We ask industry figures....When should the Bank of England increase rates?
Russell Silberston, head of global interest rates and PM, Investec fixed income team
The Bank of England’s Monetary Policy Committee is mandated to deliver price stability. This is defined by government as an annual growth rate in the Consumer Price Index of 2%.
Top managers give us their views
The committee’s job is to set bank rate in order to meet this target. They are pragmatic enough, however, to realise that inflation can deviate widely and so aim to bring it ‘back to target within a reasonable time period without creating undue instability in the economy.’
The bank has consistently believed that spare capacity generated by the recession will bear down on inflation.
However, despite the deepest recession since WWII, this view has proved incorrect. Using their one-year forward Inflation Report projection, the Bank’s forecasts have, on average, been 1% too low.
While distortions such as the VAT increase have influenced inflation, the bigger picture shows an economy that has persistently high service sector inflation.
This has averaged 3.7% since 1997 and only weak goods price inflation has kept the overall level of CPI down. This has averaged just 0.5% since 1997 but recently has been rising rapidly as weak sterling and strong commodity price inflation combine to push prices higher. The overall effect is to force CPI higher.
There is mounting evidence that this is feeding through to expectations and behaviour. If the bank continues to cry wolf they risk dislodging these expectations permanently.
We therefore believe that a series of modest interest rate increases are now needed and forecast the first of these will be in May when bank rate will be increased by 0.5%.
NOT BEFORE 2012
Colin McLean, managing director, SVM Asset Management
Despite rising UK inflation, there is greater danger in unemployment and a sluggish economy. There are already cooling forces at work on the economy; higher food and energy costs, and public sector cuts. A relatively firm pound also constrains consumption.
Although the next few months will see inflation tick up further, any token rise in interest rates would simply be to try to enhance the Bank of England’s credibility. It would do nothing to cool imported inflation from commodities for which prices are set globally. Any rise in interest rates might adversely impact the programme of public spending cuts, and it is the credibility of that programme that really matters to prevent a collapse in the pound. I do not believe an interest rate rise is needed before 2012.
Ian Kernohan, chief economist, Royal London Asset Management
We think UK interest rates should and will be increased this year. There are two main arguments, firstly relating to growth and secondly to inflation. PMI data clearly show the economy continuing to expand at a reasonable rate, despite the rogue GDP figure last month and a torrent of negative press. Economic cycles often begin this way and even allowing for the very different circumstances which provoked the most recent recession, we do not think things have changed that much.

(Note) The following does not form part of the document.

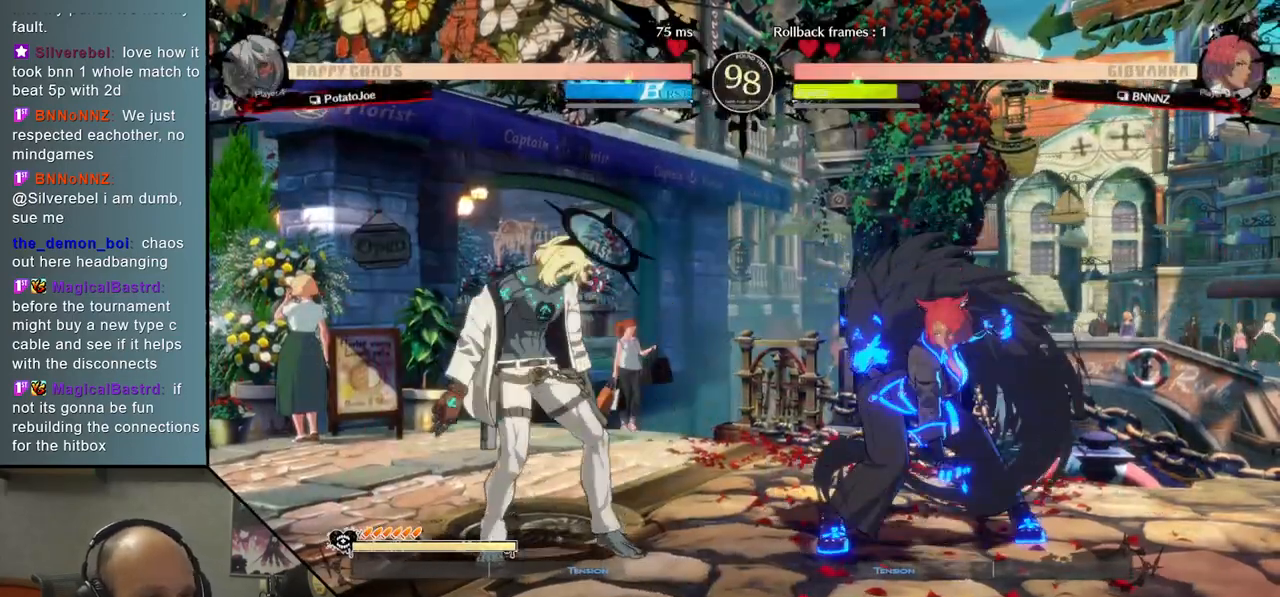
{"buttons": [], "left_stick": "center", "events": [[17, "left_stick", "right"], [83, "R2", "down"], [233, "R2", "up"], [500, "left_stick", "center"]]}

The global economy has rebounded strongly over the past year and it would be strange if the UK, as a medium-sized and relatively open economy, did not move in tandem. Strong global growth highlights the second argument for raising rates, namely inflation and, more importantly, inflation expectations. Pressure on energy and food prices resulting from strong global demand has helped to push up UK inflation.
Assuming the economy continues to grow and CPI remains above target, a modest increase in rates will help stabilise longer term inflation expectations. If we are wrong and rates do not rise this year, the most likely reason will be that growth has disappointed.
NOT BEFORE THE END OF 2011
Jeremy Batstone-Carr, director of private client research – Charles Stanley
When financial market historians look back they may discover that UK inflationary pressure peaked over the first quarter of 2011 as the full weight of the VAT hike conspired with rising commodity and energy prices to drive the year on year rate of inflation to 4.0% (double the target rate) in January.
Remember that the reversal of the VAT cut, in January 2010 only impacted on reported inflation over a number of months. It remains to be seen whether that happens this time.
While we expect inflation hawks to leap on the number as confirmation that the Bank of England is hopelessly “behind the curve” we are more sanguine.
The February Quarterly Inflation Report explains the Bank’s position in detail, specifically its view that it believes that inflationary pressure although elevated now, should prove transient and that the annualising out of the VAT hike in January 2012 should bring domestic inflation closer to its medium-term target.
Critically, we do not see wage growth accelerating and domestic unemployment is high, indicating a fair degree of slack.
Although one might fret about the apparent increase in the number of inflation “hawks” on the Bank’s Monetary Policy Committee we suspect that the majority will choose to “hold their noses.” If the Bank can withstand prevailing pressures then ultra-easy monetary policy will remain in place throughout 2011. Also, the UK’s aggressive fiscal squeeze calls for a monetary policy offset, in our view.